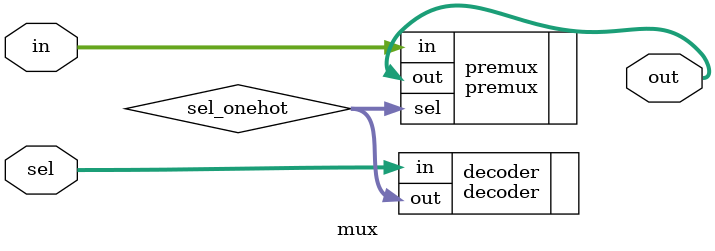
<source format=v>
module mux #(
  parameter W = 32,
  parameter N = 16
  )(
  input [$clog2(N)-1:0] sel,
  input [(N*W)-1:0]     in,
  output [W-1:0]        out);

  wire [N-1:0] sel_onehot;
  decoder #($clog2(N)) decoder(
    .in(sel),
    .out(sel_onehot));

  premux #(W,N) premux(
    .sel(sel_onehot),
    .in(in),
    .out(out));

endmodule

</source>
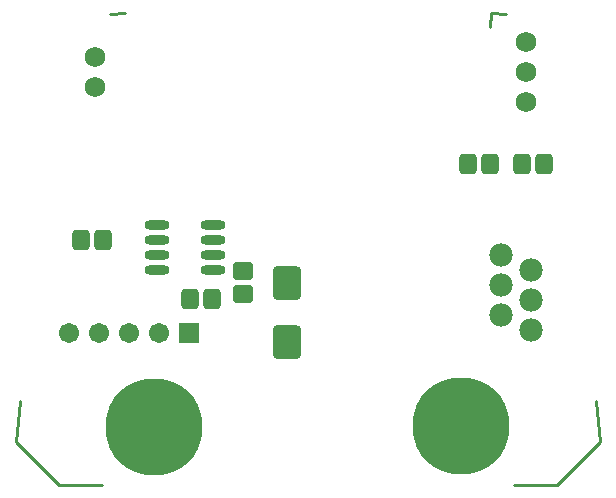
<source format=gts>
%FSTAX26Y26*%
%MOIN*%
%SFA1B1*%

%IPPOS*%
%AMD30*
4,1,8,0.047300,-0.042500,0.047300,0.042500,0.034600,0.055200,-0.034600,0.055200,-0.047300,0.042500,-0.047300,-0.042500,-0.034600,-0.055200,0.034600,-0.055200,0.047300,-0.042500,0.0*
1,1,0.025320,0.034600,-0.042500*
1,1,0.025320,0.034600,0.042500*
1,1,0.025320,-0.034600,0.042500*
1,1,0.025320,-0.034600,-0.042500*
%
%AMD31*
4,1,8,-0.029600,0.021800,-0.029600,-0.021800,-0.017900,-0.033500,0.017900,-0.033500,0.029600,-0.021800,0.029600,0.021800,0.017900,0.033500,-0.017900,0.033500,-0.029600,0.021800,0.0*
1,1,0.023360,-0.017900,0.021800*
1,1,0.023360,-0.017900,-0.021800*
1,1,0.023360,0.017900,-0.021800*
1,1,0.023360,0.017900,0.021800*
%
%AMD33*
4,1,8,0.021800,0.029600,-0.021800,0.029600,-0.033500,0.017900,-0.033500,-0.017900,-0.021800,-0.029600,0.021800,-0.029600,0.033500,-0.017900,0.033500,0.017900,0.021800,0.029600,0.0*
1,1,0.023360,0.021800,0.017900*
1,1,0.023360,-0.021800,0.017900*
1,1,0.023360,-0.021800,-0.017900*
1,1,0.023360,0.021800,-0.017900*
%
%ADD18C,0.010000*%
G04~CAMADD=30~8~0.0~0.0~1103.6~946.1~126.6~0.0~15~0.0~0.0~0.0~0.0~0~0.0~0.0~0.0~0.0~0~0.0~0.0~0.0~270.0~947.0~1104.0*
%ADD30D30*%
G04~CAMADD=31~8~0.0~0.0~670.6~591.8~116.8~0.0~15~0.0~0.0~0.0~0.0~0~0.0~0.0~0.0~0.0~0~0.0~0.0~0.0~90.0~592.0~671.0*
%ADD31D31*%
%ADD32O,0.082800X0.031620*%
G04~CAMADD=33~8~0.0~0.0~670.6~591.8~116.8~0.0~15~0.0~0.0~0.0~0.0~0~0.0~0.0~0.0~0.0~0~0.0~0.0~0.0~0.0~670.6~591.8*
%ADD33D33*%
%ADD34C,0.068000*%
%ADD35R,0.067060X0.067060*%
%ADD36C,0.067060*%
%ADD37C,0.322960*%
%ADD38C,0.078000*%
%LNunisolder_sensor-1*%
%LPD*%
G54D18*
X0087798Y0219274D02*
X0089002Y0232983D01*
X0087802Y0219283D02*
X0102002Y0205083D01*
X0116502*
X0253598Y0205074D02*
X0268098D01*
X0282298Y0219274*
X0281094Y0232974D02*
X0282299Y0219265D01*
X0119Y03621D02*
X0124Y03623D01*
X02461D02*
X02511Y03621D01*
X02459Y03575D02*
X02461Y03623D01*
X02459Y03575D02*
X02461Y03623D01*
G54D30*
X0178Y0272342D03*
Y0252658D03*
G54D31*
X025626Y0312D03*
X026374D03*
X024574D03*
X023826D03*
X015324Y0267D03*
X014576D03*
X011674Y02865D03*
X010926D03*
G54D32*
X0153252Y02765D03*
Y02815D03*
Y02865D03*
Y02915D03*
X0134748Y02765D03*
Y02815D03*
Y02865D03*
Y02915D03*
G54D33*
X01635Y027624D03*
Y026876D03*
G54D34*
X0114173Y033752D03*
Y034752D03*
X0257874Y033252D03*
Y034252D03*
Y035252D03*
G54D35*
X01455Y02555D03*
G54D36*
X01355Y02555D03*
X01255D03*
X01155D03*
X01055D03*
G54D37*
X0236221Y0224472D03*
X0133858Y022441D03*
G54D38*
X02495Y02815D03*
X02595Y02765D03*
X02495Y02715D03*
X02595Y02665D03*
X02495Y02615D03*
X02595Y02565D03*
M02*
</source>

_Goal of the exercise_
Retype the records above line for line and exactly, omitting their pictures.

_Response to the exercise_
<source format=v>
module mux #(
  parameter W = 32,
  parameter N = 16
  )(
  input [$clog2(N)-1:0] sel,
  input [(N*W)-1:0]     in,
  output [W-1:0]        out);

  wire [N-1:0] sel_onehot;
  decoder #($clog2(N)) decoder(
    .in(sel),
    .out(sel_onehot));

  premux #(W,N) premux(
    .sel(sel_onehot),
    .in(in),
    .out(out));

endmodule

</source>
<source format=gts>
%FSTAX26Y26*%
%MOIN*%
%SFA1B1*%

%IPPOS*%
%AMD30*
4,1,8,0.047300,-0.042500,0.047300,0.042500,0.034600,0.055200,-0.034600,0.055200,-0.047300,0.042500,-0.047300,-0.042500,-0.034600,-0.055200,0.034600,-0.055200,0.047300,-0.042500,0.0*
1,1,0.025320,0.034600,-0.042500*
1,1,0.025320,0.034600,0.042500*
1,1,0.025320,-0.034600,0.042500*
1,1,0.025320,-0.034600,-0.042500*
%
%AMD31*
4,1,8,-0.029600,0.021800,-0.029600,-0.021800,-0.017900,-0.033500,0.017900,-0.033500,0.029600,-0.021800,0.029600,0.021800,0.017900,0.033500,-0.017900,0.033500,-0.029600,0.021800,0.0*
1,1,0.023360,-0.017900,0.021800*
1,1,0.023360,-0.017900,-0.021800*
1,1,0.023360,0.017900,-0.021800*
1,1,0.023360,0.017900,0.021800*
%
%AMD33*
4,1,8,0.021800,0.029600,-0.021800,0.029600,-0.033500,0.017900,-0.033500,-0.017900,-0.021800,-0.029600,0.021800,-0.029600,0.033500,-0.017900,0.033500,0.017900,0.021800,0.029600,0.0*
1,1,0.023360,0.021800,0.017900*
1,1,0.023360,-0.021800,0.017900*
1,1,0.023360,-0.021800,-0.017900*
1,1,0.023360,0.021800,-0.017900*
%
%ADD18C,0.010000*%
G04~CAMADD=30~8~0.0~0.0~1103.6~946.1~126.6~0.0~15~0.0~0.0~0.0~0.0~0~0.0~0.0~0.0~0.0~0~0.0~0.0~0.0~270.0~947.0~1104.0*
%ADD30D30*%
G04~CAMADD=31~8~0.0~0.0~670.6~591.8~116.8~0.0~15~0.0~0.0~0.0~0.0~0~0.0~0.0~0.0~0.0~0~0.0~0.0~0.0~90.0~592.0~671.0*
%ADD31D31*%
%ADD32O,0.082800X0.031620*%
G04~CAMADD=33~8~0.0~0.0~670.6~591.8~116.8~0.0~15~0.0~0.0~0.0~0.0~0~0.0~0.0~0.0~0.0~0~0.0~0.0~0.0~0.0~670.6~591.8*
%ADD33D33*%
%ADD34C,0.068000*%
%ADD35R,0.067060X0.067060*%
%ADD36C,0.067060*%
%ADD37C,0.322960*%
%ADD38C,0.078000*%
%LNunisolder_sensor-1*%
%LPD*%
G54D18*
X0087798Y0219274D02*
X0089002Y0232983D01*
X0087802Y0219283D02*
X0102002Y0205083D01*
X0116502*
X0253598Y0205074D02*
X0268098D01*
X0282298Y0219274*
X0281094Y0232974D02*
X0282299Y0219265D01*
X0119Y03621D02*
X0124Y03623D01*
X02461D02*
X02511Y03621D01*
X02459Y03575D02*
X02461Y03623D01*
X02459Y03575D02*
X02461Y03623D01*
G54D30*
X0178Y0272342D03*
Y0252658D03*
G54D31*
X025626Y0312D03*
X026374D03*
X024574D03*
X023826D03*
X015324Y0267D03*
X014576D03*
X011674Y02865D03*
X010926D03*
G54D32*
X0153252Y02765D03*
Y02815D03*
Y02865D03*
Y02915D03*
X0134748Y02765D03*
Y02815D03*
Y02865D03*
Y02915D03*
G54D33*
X01635Y027624D03*
Y026876D03*
G54D34*
X0114173Y033752D03*
Y034752D03*
X0257874Y033252D03*
Y034252D03*
Y035252D03*
G54D35*
X01455Y02555D03*
G54D36*
X01355Y02555D03*
X01255D03*
X01155D03*
X01055D03*
G54D37*
X0236221Y0224472D03*
X0133858Y022441D03*
G54D38*
X02495Y02815D03*
X02595Y02765D03*
X02495Y02715D03*
X02595Y02665D03*
X02495Y02615D03*
X02595Y02565D03*
M02*
</source>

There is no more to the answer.